Accelerating Command Injection Vulnerability Discovery in Embedded Firmware with Static Backtracking Analysis

Command injection vulnerability is a severe threat to the embedded device. Most methods detect command injection vulnerability with taint analysis and symbolic execution and achieve promising results. However, they waste too much time analyzing secure sink call-sites, resulting in less efficient vulnerability detection. To tackle the above problem, we propose a novel sink call-site classification method named CINDY to accelerate the command injection vulnerability discovery in embedded firmware with static backtracking analysis. CINDY first performs sink call-sites detection in the binary executables and constructs the data flow for function call parameters.

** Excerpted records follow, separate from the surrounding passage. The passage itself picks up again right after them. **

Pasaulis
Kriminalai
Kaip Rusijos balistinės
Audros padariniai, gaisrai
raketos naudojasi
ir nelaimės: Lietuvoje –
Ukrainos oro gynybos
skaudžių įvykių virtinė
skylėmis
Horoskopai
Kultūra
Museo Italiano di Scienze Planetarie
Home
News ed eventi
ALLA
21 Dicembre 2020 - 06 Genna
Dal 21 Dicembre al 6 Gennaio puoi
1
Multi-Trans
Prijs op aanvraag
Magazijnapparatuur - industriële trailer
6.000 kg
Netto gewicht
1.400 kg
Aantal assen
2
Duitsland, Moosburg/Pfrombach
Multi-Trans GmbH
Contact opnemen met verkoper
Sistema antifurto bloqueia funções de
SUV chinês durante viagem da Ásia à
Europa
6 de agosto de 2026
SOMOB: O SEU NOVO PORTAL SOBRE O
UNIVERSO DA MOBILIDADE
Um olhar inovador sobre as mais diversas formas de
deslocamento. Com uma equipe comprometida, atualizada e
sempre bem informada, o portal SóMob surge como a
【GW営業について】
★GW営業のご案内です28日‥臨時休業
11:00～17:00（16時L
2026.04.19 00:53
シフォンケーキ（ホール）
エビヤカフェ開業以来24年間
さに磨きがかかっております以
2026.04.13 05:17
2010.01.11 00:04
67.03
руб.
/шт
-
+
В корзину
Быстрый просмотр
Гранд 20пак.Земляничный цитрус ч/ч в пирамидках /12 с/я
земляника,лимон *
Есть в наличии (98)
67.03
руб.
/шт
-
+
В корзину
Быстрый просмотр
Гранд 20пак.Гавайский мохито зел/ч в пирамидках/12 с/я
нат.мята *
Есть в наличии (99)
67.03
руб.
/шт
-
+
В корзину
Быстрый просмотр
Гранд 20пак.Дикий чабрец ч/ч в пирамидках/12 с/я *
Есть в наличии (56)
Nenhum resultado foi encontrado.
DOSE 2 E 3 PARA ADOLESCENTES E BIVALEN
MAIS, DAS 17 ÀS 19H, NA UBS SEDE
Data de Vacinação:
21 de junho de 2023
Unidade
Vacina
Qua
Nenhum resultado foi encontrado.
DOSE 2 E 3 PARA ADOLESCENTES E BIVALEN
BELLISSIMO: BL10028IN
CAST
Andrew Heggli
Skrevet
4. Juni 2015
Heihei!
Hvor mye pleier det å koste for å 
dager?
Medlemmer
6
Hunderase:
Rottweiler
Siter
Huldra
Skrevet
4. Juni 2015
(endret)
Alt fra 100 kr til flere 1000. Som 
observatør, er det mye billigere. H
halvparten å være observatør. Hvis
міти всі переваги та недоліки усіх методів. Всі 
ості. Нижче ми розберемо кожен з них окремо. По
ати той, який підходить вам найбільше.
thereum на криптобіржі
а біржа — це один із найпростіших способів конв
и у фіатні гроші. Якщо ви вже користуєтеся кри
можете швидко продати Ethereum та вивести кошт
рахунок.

Then, CINDY analyzes whether the parameters passed to sink functions are derived from constant string or not and labels them “secure" or “risky". According to the labels, CINDY classifies the sink call-sites into risky and secure sink call-sites. Finally, CINDY performs taint analysis with symbolic execution to check whether a risky sink call-site is vulnerable. To demonstrate the efficacy of CINDY, we compare CINDY with the state-of-the-art method SaTC, using the dataset published by SaTC. Compared with SaTC, CINDY can filter out more of the secure sink call-sites, with a 35% decrease, and the efficiency is improved by 17% than SaTC.